Filters are a means of incrementally transcoding data from source to brokered output (bytes/binary! or characters/text!). A goal is to provide a standard API for transcoding that can be implemented and used as efficiently as possible (e.g. extracting a portion of encoded data without extracting the whole; native transcoders for Deflate). A filter could conceivably be implemented as a distinct type that has object-like properties (as the PORT! type does) and could thus be acted upon by the appropriate Rebol actors (COPY/SKIP/NEXT/TAIL, etc.).
I've alluded to a similar idea in an earlier post, however this concept is more focussed on transcoding one series of numbers/characters to another. Filters are NOT scanners/tokenizers/lexers.
A filter source can be:
- BINARY! or TEXT! values
- PORT! values that stream BINARY! or TEXT! (including files/network resources)
- filter values (i.e. filters can be layered)
Examples of filter types:
- Retrieves binary contained within a file/network resource
- Decodes text encoded as UTF-8, UTF-16, ISO-8859-1, CP-1252, etc. (or even unspecified using something like Chardet)
- Decodes binary compressed per Deflate, LZW, etc.
- Decodes binary encoded as 'text' per Base64, Ascii85, Hexadecimal, etc.
- Decrypts binary encrypted per e.g. Rebol 2 ENCLOAK/DECLOAK (but obviously more)

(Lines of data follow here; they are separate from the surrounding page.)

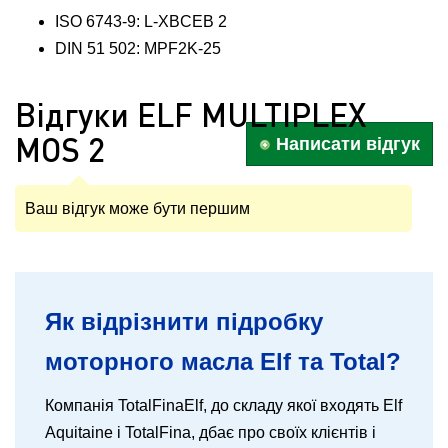
ISO 6743-9: L-XBCEB 2
DIN 51 502: MPF2K-25
Відгуки ELF MULTIPLEX
MOS 2
Написати відгук
Ваш відгук може бути першим
Як відрізнити підробку
моторного масла Elf та Total?
Компанія TotalFinaElf, до складу якої входять Elf
Aquitaine і TotalFina, дбає про своїх клієнтів і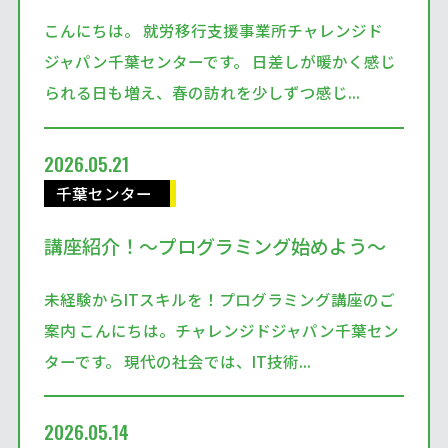
こんにちは。 就労移行支援事業所チャレンジド
ジャパン千葉センターです。 日差しが暖かく感じ
られる日も増え、春の訪れを少しずつ感じ...
2026.05.21
千葉センター
講座紹介！～プログラミング始めよう～
未経験からITスキルを！プログラミング講座のご
案内 こんにちは。チャレンジドジャパン千葉セン
ターです。 現代の社会では、IT技術...
2026.05.14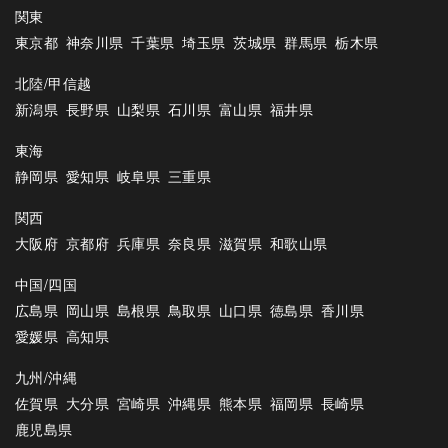
関東
東京都
神奈川県
千葉県
埼玉県
茨城県
群馬県
栃木県
北陸/甲信越
新潟県
長野県
山梨県
石川県
富山県
福井県
東海
静岡県
愛知県
岐阜県
三重県
関西
大阪府
京都府
兵庫県
奈良県
滋賀県
和歌山県
中国/四国
広島県
岡山県
島根県
鳥取県
山口県
徳島県
香川県
愛媛県
高知県
九州/沖縄
佐賀県
大分県
宮崎県
沖縄県
熊本県
福岡県
長崎県
鹿児島県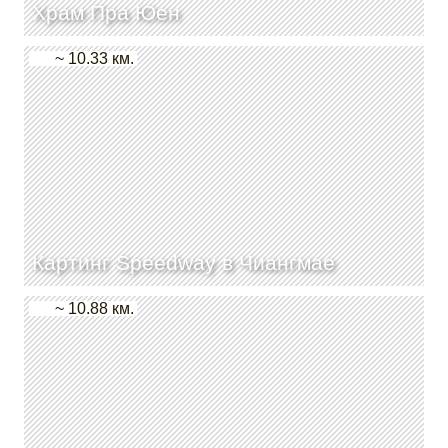
Храм Пра Юен
~ 10.33 км.
Картинг Speedway в Чиангмае
~ 10.88 км.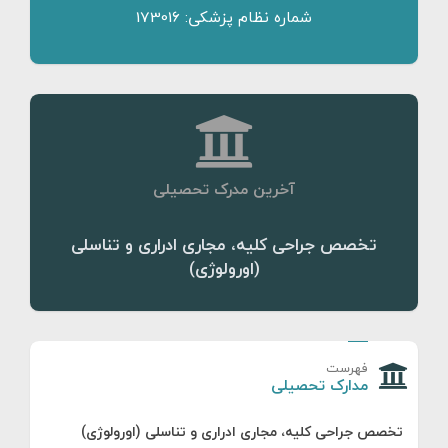
شماره نظام پزشکی: 173016
آخرین مدرک تحصیلی
تخصص جراحی کلیه، مجاری ادراری و تناسلی
(اورولوژی)
فهرست
مدارک تحصیلی
تخصص جراحی کلیه، مجاری ادراری و تناسلی (اورولوژی)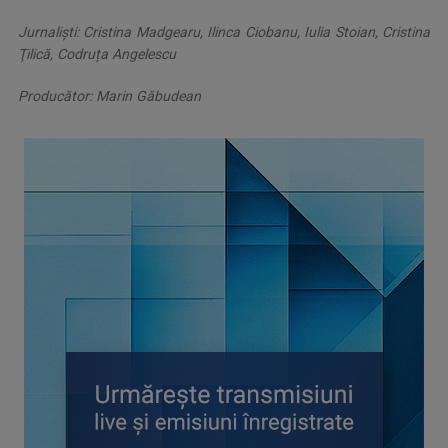
Jurnaliști: Cristina Madgearu, Ilinca Ciobanu, Iulia Stoian, Cristina
Ţilică, Codruța Angelescu
Producător: Marin Găbudean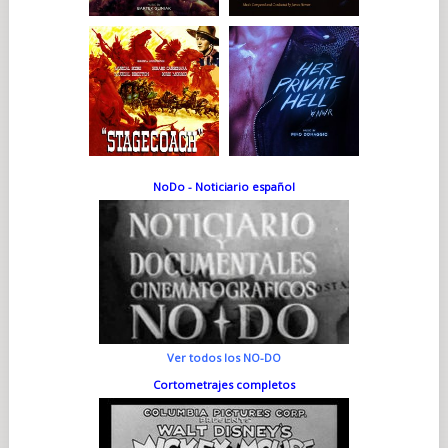
NoDo - Noticiario español
Ver todos los NO-DO
Cortometrajes completos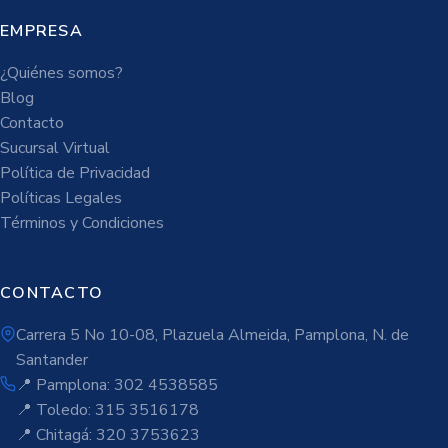
EMPRESA
¿Quiénes somos?
Blog
Contacto
Sucursal Virtual
Política de Privacidad
Políticas Legales
Términos y Condiciones
CONTACTO
Carrera 5 No 10-08, Plazuela Almeida, Pamplona, N. de
Santander
📍 Pamplona: 302 4538585
📍 Toledo: 315 3516178
📍 Chitagá: 320 3753623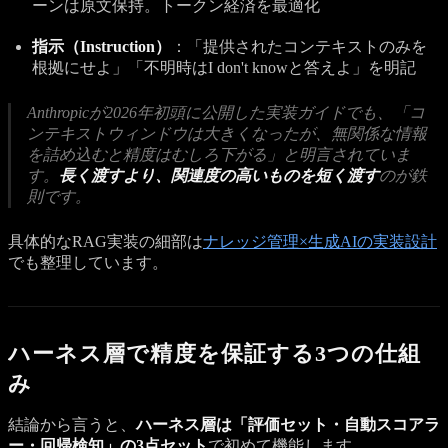
ーンは原文保持。トークン経済を最適化
指示（Instruction）
：「提供されたコンテキストのみを
根拠にせよ」「不明時はI don't knowと答えよ」を明記
Anthropicが2026年初頭に公開した実装ガイドでも、「コ
ンテキストウィンドウは大きくなったが、無関係な情報
を詰め込むと精度はむしろ下がる」と明言されていま
す。
長く渡すより、関連度の高いものを短く渡す
のが鉄
則です。
具体的なRAG実装の細部は
ナレッジ管理×生成AIの実装設計
でも整理しています。
ハーネス層で精度を保証する3つの仕組
み
結論から言うと、
ハーネス層は「評価セット・自動スコアラ
ー・回帰検知」の3点セット
で初めて機能します。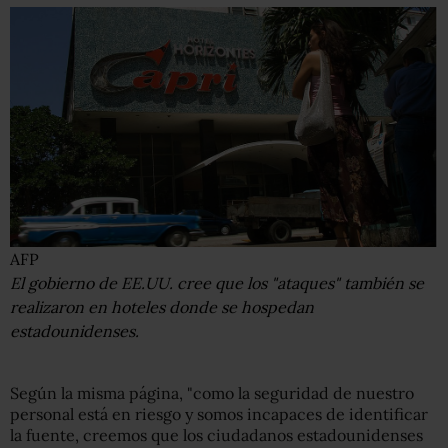
AFP
El gobierno de EE.UU. cree que los "ataques" también se
realizaron en hoteles donde se hospedan
estadounidenses.
Según la misma página, "como la seguridad de nuestro
personal está en riesgo y somos incapaces de identificar
la fuente, creemos que los ciudadanos estadounidenses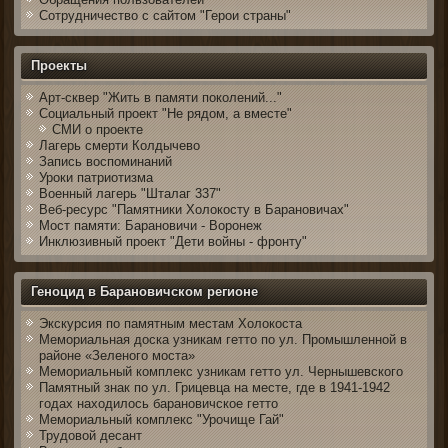
Сотрудничество с сайтом "Герои страны"
Проекты
Арт-сквер "Жить в памяти поколений..."
Социальный проект "Не рядом, а вместе"
СМИ о проекте
Лагерь смерти Колдычево
Запись воспоминаний
Уроки патриотизма
Военный лагерь "Шталаг 337"
Веб-ресурс "Памятники Холокосту в Барановичах"
Мост памяти: Барановичи - Воронеж
Инклюзивный проект "Дети войны - фронту"
Геноцид в Барановичском регионе
Экскурсия по памятным местам Холокоста
Мемориальная доска узникам гетто по ул. Промышленной в
районе «Зеленого моста»
Мемориальный комплекс узникам гетто ул. Чернышевского
Памятный знак по ул. Грицевца на месте, где в 1941-1942
годах находилось барановичское гетто
Мемориальный комплекс "Урочище Гай"
Трудовой десант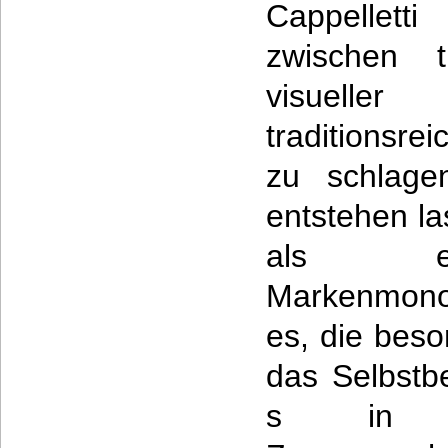
Cappelletti
zwischen ti
visuell
traditionsr
zu schlage
entstehen la
als ei
Markenmono
es, die bes
das Selbstb
s in e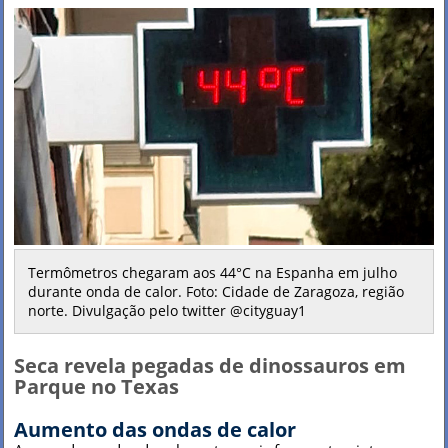
Termômetros chegaram aos 44°C na Espanha em julho
durante onda de calor. Foto: Cidade de Zaragoza, região
norte. Divulgação pelo twitter @cityguay1
Seca revela pegadas de dinossauros em
Parque no Texas
Aumento das ondas de calor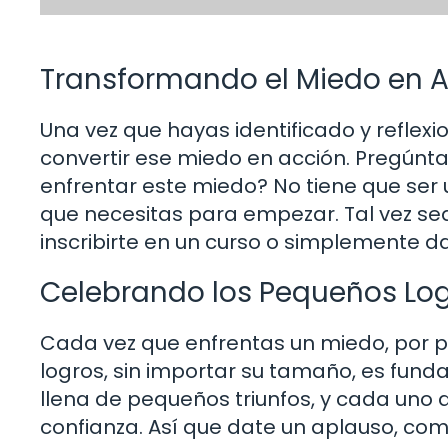
Transformando el Miedo en 
Una vez que hayas identificado y reflexi
convertir ese miedo en acción. Pregún
enfrentar este miedo? No tiene que ser 
que necesitas para empezar. Tal vez sea
inscribirte en un curso o simplemente 
Celebrando los Pequeños Lo
Cada vez que enfrentas un miedo, por p
logros, sin importar su tamaño, es fund
llena de pequeños triunfos, y cada uno de
confianza. Así que date un aplauso, co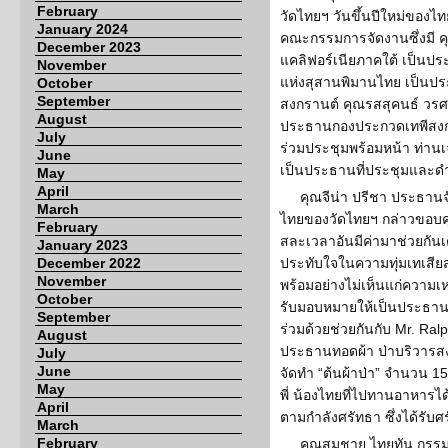
February
วัดไทยฯ วันขึ้นปีใหม่ของไทย
January 2024
คณะกรรมการจัดงานซึ่งมี ค
December 2023
แคลิฟอร์เนียภาคใต้ เป็นปร
November
แห่งสุสานพิมานไทย เป็นปร
October
September
สงกรานต์ คุณรสสุคนธ์ วรศ
August
ประธานกองประกวดเทพีสงก
July
ร่วมประชุมพร้อมหน้า ท่านเจ
June
เป็นประธานที่ประชุมและด
May
April
คุณจีน่า ปรีชา ประธาน
March
ไทยของวัดไทยฯ กล่าวขอบค
February
สละเวลาอันมีค่ามาช่วยกันเ
January 2023
December 2022
ประทับใจในความทุ่มเทเสีย
November
พร้อมอย่างไม่เห็นแก่ความเหนื
October
รับมอบหมายให้เป็นประธานจั
September
ร่วมด้วยช่วยกันกับ Mr. Ral
August
ประธานทอดผ้า ป่าบริวารสงก
July
June
จัดทำ “ต้นผ้าป่า” จำนวน 15
May
พี่ น้องไทยที่ไปทานอาหารได
April
ตามกำลังศรัทธา ซึ่งได้รับศร
March
February
คุณสมชาย ไทยทัน กรรม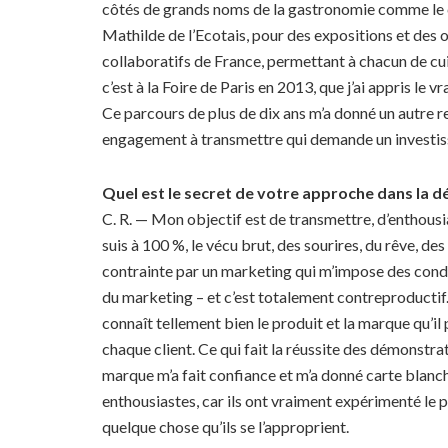
côtés de grands noms de la gastronomie comme le c
Mathilde de l’Ecotais, pour des expositions et des o
collaboratifs de France, permettant à chacun de cuis
c’est à la Foire de Paris en 2013, que j’ai appris le v
Ce parcours de plus de dix ans m’a donné un autre re
engagement à transmettre qui demande un investi
Quel est le secret de votre approche dans la 
C. R. — Mon objectif est de transmettre, d’enthousia
suis à 100 %, le vécu brut, des sourires, du rêve, 
contrainte par un marketing qui m’impose des condit
du marketing – et c’est totalement contreproducti
connaît tellement bien le produit et la marque qu’il
chaque client. Ce qui fait la réussite des démonstrati
marque m’a fait confiance et m’a donné carte blanche
enthousiastes, car ils ont vraiment expérimenté le p
quelque chose qu’ils se l’approprient.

- Decodes text encoded mostly literally but with escape sequences, e.g. JSON strings, Rebol strings, XML/HTML data sequences/attribute values
Filters should have at least the following capabilities:
- Copy all encoded data
- Copy part of the encoded data
- Skip part of the encoded data (Deflate could potentially iterate faster if it wasn't emitting simultaneously)
Filters should possibly have the following capabilities:
- BACK/HEAD/negative SKIP support
- TAKE/REMOVE/CLEAR as a means of clearing buffers
Functions that consume data should support filters as a pseudo-series type, e.g.
- Parse
- BINARY/READ (from Oldes/Rebol3)
- CONSUME (from rgchris/bincode)
Filter values are exhausted when:
- An end-of-content signal/delimiter has been found e.g. self-terminating formats such as Deflate; quote marks ending a JSON string
- A filter cap has been reached e.g. the filter has a specified length
- An unrecoverable error occurs (e.g. invalid UTF-8 sequences in strict mode; the 'g' character in a hexadecimal stream)
- The source has been exhausted
It should be possible to recover the current source at the corresponding index within a filter value though this may require additional state info, e.g. in Deflate or Base64 where a byte within an encoding has information pertaining to more than one decoded byte
Filter algorithms can be native (e.g. Deflate tied to Zlib, UTF-8) or in user-mode (thus extensible).